Claudia grabbed herself a costume. It consisted of light blue boob tube and tiny black shorts. Claudia bit her lip doubtfully, she had a feeling they wouldn't fit her. She waddled her tubby form into a changing room and tugged off her tight fitting clothes. She wore a g-string, knowing these pants would show her panty line in anything else. She grabbed the sky blue top and pulled it over her head. She flailed her meaty arms in the air, causing her jelly belly to jiggle. 

"Oof....this is so tight." she wheezed, the top tightly binded around her bust. Her breathing was restricted as she tried to alleviate some of the tightness.

Claudia then grabbed her tiny black pants and stuck her feet into them. The clingy material hugged her thighs like a second skin, making Claudia's attempts to fit in them difficult. She wriggled her massive booty and squished her wide hips into them. 

"This is hardly flattering." she said to herself. 

Her plump body was bulging out of her uniform, and with her wobbly middle exposed, there was going to be a lot of roll showing during her dance steps. Her bum crack peeked out the top of her shorts, while her huge love handles oozed over the sides. She then pulled on some knee high black boots and left the changing room. 

The other skinny cheerleaders eyed her doubtfully. Their firm, rock hard abs and butts showed no sign of unsightly wobble. 

"Ok girls, grab your pom-poms and get out there," shouted Sandra peppily. 

Claudia grabbed pom-poms and ran out the tunnel onto the field. The cheerleaders stood in a line on either side as the announcer welcomed the football team onto the field. From there the cheerleaders split up to various places around the sideline to dance for the crowd. 
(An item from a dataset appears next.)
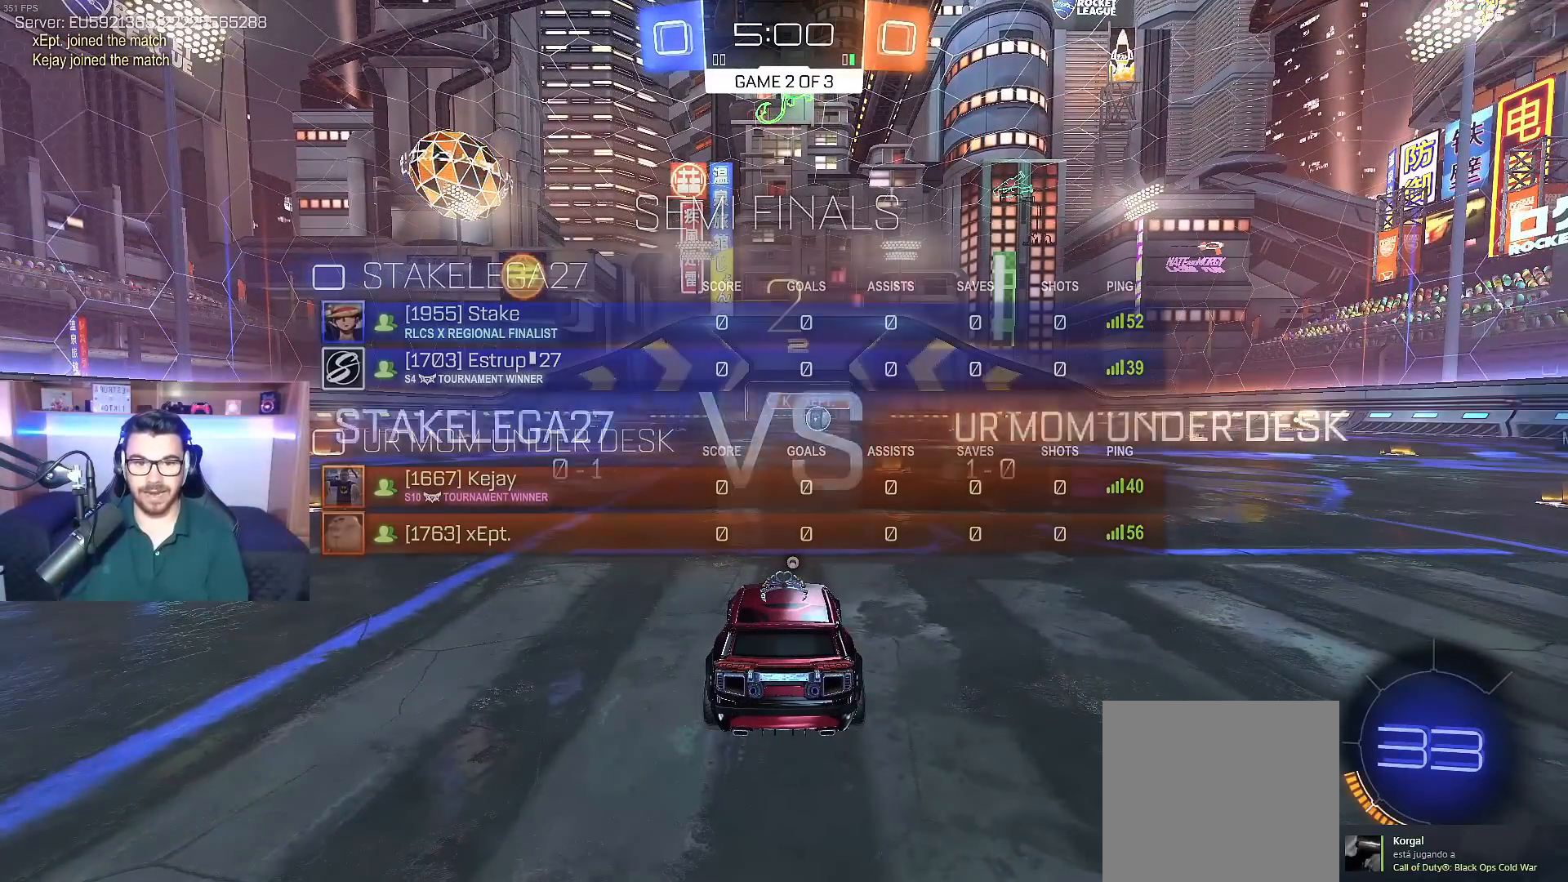
{"dt_ms": 500, "buttons": ["B", "R2", "L3"], "left_stick": "down", "right_stick": "center", "events": [[450, "left_stick", "down"], [500, "L3", "down"]]}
"Here we go." thought Claudia to herself. 

She begun to dance and strut her stuff to the crowd. It became immediately apparent that her extra flab was going to cause her troubles. Her tummy jiggled and wobbled to its own rythm, knocking Claudia out of time. Her movements were awkward and restricted. Her gut rolls bulged up when ever she bended or twisted, her soft fleah oozing in every direction. Her soft buns shook violently as she wriggled her hips, her excess bum fat having a mind of its own. Her breathing was soon short, due to her lack of exercise and tight top. But her breasts welled up and bounced over her boob tube, her cleavage bouncing to the delight of the crowd. The men in the crowd cheered loudly, they loved her. 

"You shake it, babe!" 

"How hot is that fat cheerleader?!" 

"You got great curves!" 

Claudia smiled as she was showered in compliments. She was exhausted though by the end of the game, her lack of exercise showing. Back in the sheds, Emma and Lauren approached her. 

"Wow, I'm surprised, you got quite a cheer out there." 

"Nothing wrong with fat cheerleaders," Claudia said with renewed confidence. She had begun to wonder if the other girls had been right.

As the games went on, Claudia got more and more cheers from the gallant crowds. With exercise her muscles became better able to handle her girth and she tired less easily. She was actually the most popular member of the squad. This made the other girls quite jealous, and they teased her bitterly about her weight. 

Claudia didn't care in the slightest. She loved being fat. She was happier than she had ever been, and people adored the idea of a cheerleader with a bit of meat on her bones. They were tired of dull, boring, vacant, skinny cheerleaders. 

Sandra was surprised at the crowd's acceptance of Claudia, noticing some spectators bringing signs to games, sporting comments like "Big girl cheering us to victory." 

Sandra too was jealous for her cheerleaders. Something had to be done. 

Claudia sat in the sheds after another successful game. She was ecstatic, being fat had made her happier with herself. She sat with a bottle of water, her exposed, tanned waist bulging in three blubber rolls in front of her. She had filled out nicely, looking voluptuous and nicely round and plump. 

Sandra came over, "Claud, can I have a moment?" 

"Sure." smiled Claudia, as she was walked over to a quiet corner. 

"Well, we're lucky to have gotten through this." she said. 

"I know! They loved me! Guess I showed you, huh?!" grinned Claudia. 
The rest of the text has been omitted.